**What the task asks**.
An exact copy of all the records is the expected answer.

'''

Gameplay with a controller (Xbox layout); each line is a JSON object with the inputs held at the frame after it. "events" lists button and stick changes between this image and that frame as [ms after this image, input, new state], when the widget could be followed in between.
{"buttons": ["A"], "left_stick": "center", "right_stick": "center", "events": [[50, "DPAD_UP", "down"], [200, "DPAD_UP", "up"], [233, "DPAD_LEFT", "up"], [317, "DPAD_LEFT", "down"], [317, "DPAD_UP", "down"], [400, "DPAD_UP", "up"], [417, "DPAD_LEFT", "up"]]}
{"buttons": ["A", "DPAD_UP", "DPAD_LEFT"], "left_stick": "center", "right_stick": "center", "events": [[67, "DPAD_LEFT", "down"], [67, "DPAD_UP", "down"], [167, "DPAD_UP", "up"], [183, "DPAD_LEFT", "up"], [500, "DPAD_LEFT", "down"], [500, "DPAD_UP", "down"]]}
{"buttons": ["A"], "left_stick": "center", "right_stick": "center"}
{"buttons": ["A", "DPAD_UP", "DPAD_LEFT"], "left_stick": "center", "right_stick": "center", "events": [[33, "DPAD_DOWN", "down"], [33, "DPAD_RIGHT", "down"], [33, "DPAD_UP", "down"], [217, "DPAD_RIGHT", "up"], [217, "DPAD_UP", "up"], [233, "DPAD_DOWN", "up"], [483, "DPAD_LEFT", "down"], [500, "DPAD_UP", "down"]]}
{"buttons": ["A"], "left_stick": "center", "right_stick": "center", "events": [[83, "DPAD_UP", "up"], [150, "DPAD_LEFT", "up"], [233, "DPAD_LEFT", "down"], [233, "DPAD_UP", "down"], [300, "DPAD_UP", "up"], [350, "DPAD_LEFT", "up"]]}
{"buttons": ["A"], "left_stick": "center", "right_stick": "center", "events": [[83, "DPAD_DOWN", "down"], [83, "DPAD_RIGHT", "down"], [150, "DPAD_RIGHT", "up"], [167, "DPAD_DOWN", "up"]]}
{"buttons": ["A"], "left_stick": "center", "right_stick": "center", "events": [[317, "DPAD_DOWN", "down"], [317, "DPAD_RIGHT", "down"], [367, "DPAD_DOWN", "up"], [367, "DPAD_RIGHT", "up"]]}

'''

**Result of this task**.
Gameplay with a controller (Xbox layout); each line is a JSON object with the inputs held at the frame after it. "events" lists button and stick changes between this image and that frame as [ms after this image, input, new state], when the widget could be followed in between.
{"buttons": ["A"], "left_stick": "center", "right_stick": "center", "events": [[50, "DPAD_UP", "down"], [200, "DPAD_UP", "up"], [233, "DPAD_LEFT", "up"], [317, "DPAD_LEFT", "down"], [317, "DPAD_UP", "down"], [400, "DPAD_UP", "up"], [417, "DPAD_LEFT", "up"]]}
{"buttons": ["A", "DPAD_UP", "DPAD_LEFT"], "left_stick": "center", "right_stick": "center", "events": [[67, "DPAD_LEFT", "down"], [67, "DPAD_UP", "down"], [167, "DPAD_UP", "up"], [183, "DPAD_LEFT", "up"], [500, "DPAD_LEFT", "down"], [500, "DPAD_UP", "down"]]}
{"buttons": ["A"], "left_stick": "center", "right_stick": "center"}
{"buttons": ["A", "DPAD_UP", "DPAD_LEFT"], "left_stick": "center", "right_stick": "center", "events": [[33, "DPAD_DOWN", "down"], [33, "DPAD_RIGHT", "down"], [33, "DPAD_UP", "down"], [217, "DPAD_RIGHT", "up"], [217, "DPAD_UP", "up"], [233, "DPAD_DOWN", "up"], [483, "DPAD_LEFT", "down"], [500, "DPAD_UP", "down"]]}
{"buttons": ["A"], "left_stick": "center", "right_stick": "center", "events": [[83, "DPAD_UP", "up"], [150, "DPAD_LEFT", "up"], [233, "DPAD_LEFT", "down"], [233, "DPAD_UP", "down"], [300, "DPAD_UP", "up"], [350, "DPAD_LEFT", "up"]]}
{"buttons": ["A"], "left_stick": "center", "right_stick": "center", "events": [[83, "DPAD_DOWN", "down"], [83, "DPAD_RIGHT", "down"], [150, "DPAD_RIGHT", "up"], [167, "DPAD_DOWN", "up"]]}
{"buttons": ["A"], "left_stick": "center", "right_stick": "center", "events": [[317, "DPAD_DOWN", "down"], [317, "DPAD_RIGHT", "down"], [367, "DPAD_DOWN", "up"], [367, "DPAD_RIGHT", "up"]]}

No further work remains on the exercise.